Before I begin storytelling, I’d like this post to be preluded by a doxology of sorts. I want every single person reading this to stop for a moment and just realize how wonderful, big, infinite our God is. There is no god like our God. He is majestic and full of mercy. He pours out His grace over this world of failure and sin. He watches over us every moment of our lives, He guides and moves in the most mysterious ways. He delights to use mere men to perform and execute His wonders. It is His great pleasure to dwell among mortals. He alone is worthy of all honor and glory and worship. We serve a wonderful God.
My story begins some 25 years ago.
In the sprawling metropolis of Mexico City, where everybody but taxi drivers have found themselves lost and groping at least once in their life, a family with three young boys decided to move to a new neighborhood in the sub city of Nezahuálcotl one chilly December in 1995. As they moved their belongings in and started setting up, something caught S’s eye in the window outside. Tucked into the metal protector (a permanent fixture on most any house in this country), was a large card-stock John 3:16.

_Problem to solve_
Summarize the post in two sentences. The listing has no connection to the post.

_Extracted information_
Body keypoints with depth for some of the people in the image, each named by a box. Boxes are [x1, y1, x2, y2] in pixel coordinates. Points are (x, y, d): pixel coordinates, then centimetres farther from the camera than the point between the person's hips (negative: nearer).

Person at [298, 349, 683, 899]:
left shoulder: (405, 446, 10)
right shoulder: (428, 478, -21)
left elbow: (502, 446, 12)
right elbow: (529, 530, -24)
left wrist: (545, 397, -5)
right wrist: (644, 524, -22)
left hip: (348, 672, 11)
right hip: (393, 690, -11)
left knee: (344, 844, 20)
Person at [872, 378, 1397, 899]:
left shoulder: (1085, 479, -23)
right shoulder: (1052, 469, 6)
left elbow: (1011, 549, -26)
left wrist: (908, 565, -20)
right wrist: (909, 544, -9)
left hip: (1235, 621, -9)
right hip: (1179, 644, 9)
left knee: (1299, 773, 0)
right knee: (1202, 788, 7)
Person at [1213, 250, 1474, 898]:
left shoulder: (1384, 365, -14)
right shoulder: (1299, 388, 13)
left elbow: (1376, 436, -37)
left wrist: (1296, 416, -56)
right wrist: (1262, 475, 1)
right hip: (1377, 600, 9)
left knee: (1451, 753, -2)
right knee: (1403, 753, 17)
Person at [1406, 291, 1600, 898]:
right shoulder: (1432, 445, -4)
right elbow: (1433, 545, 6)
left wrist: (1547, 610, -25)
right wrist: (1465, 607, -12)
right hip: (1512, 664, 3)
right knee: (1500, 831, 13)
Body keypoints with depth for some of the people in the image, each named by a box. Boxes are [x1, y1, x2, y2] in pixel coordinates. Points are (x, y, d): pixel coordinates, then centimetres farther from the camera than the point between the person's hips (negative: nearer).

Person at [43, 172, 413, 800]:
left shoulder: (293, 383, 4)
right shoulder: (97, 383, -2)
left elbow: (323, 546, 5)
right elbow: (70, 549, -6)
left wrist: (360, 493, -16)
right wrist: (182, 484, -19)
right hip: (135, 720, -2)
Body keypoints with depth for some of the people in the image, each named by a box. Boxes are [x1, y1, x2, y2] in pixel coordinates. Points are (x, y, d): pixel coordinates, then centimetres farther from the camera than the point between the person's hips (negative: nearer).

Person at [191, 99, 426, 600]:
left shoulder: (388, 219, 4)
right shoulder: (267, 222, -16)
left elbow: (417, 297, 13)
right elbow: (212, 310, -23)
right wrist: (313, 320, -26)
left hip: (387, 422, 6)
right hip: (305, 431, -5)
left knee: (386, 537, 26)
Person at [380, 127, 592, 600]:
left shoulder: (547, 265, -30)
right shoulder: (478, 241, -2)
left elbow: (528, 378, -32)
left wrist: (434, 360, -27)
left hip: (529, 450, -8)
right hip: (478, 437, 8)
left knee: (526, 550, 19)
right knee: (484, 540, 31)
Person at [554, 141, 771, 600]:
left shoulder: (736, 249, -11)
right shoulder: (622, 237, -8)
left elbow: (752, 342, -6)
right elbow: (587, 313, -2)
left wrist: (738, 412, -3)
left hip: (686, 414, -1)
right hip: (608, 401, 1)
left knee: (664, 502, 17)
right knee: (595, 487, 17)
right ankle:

_Your response_
The post opens with a doxology praising God as majestic, merciful, and alone worthy of all honor, glory, and worship, and then starts a story that begins some 25 years ago. In December 1995, a family with three young boys moved to a new neighborhood in Nezahuálcotl in Mexico City, and while they were settling in, S noticed a large card-stock John 3:16 tucked into the metal protector outside the window.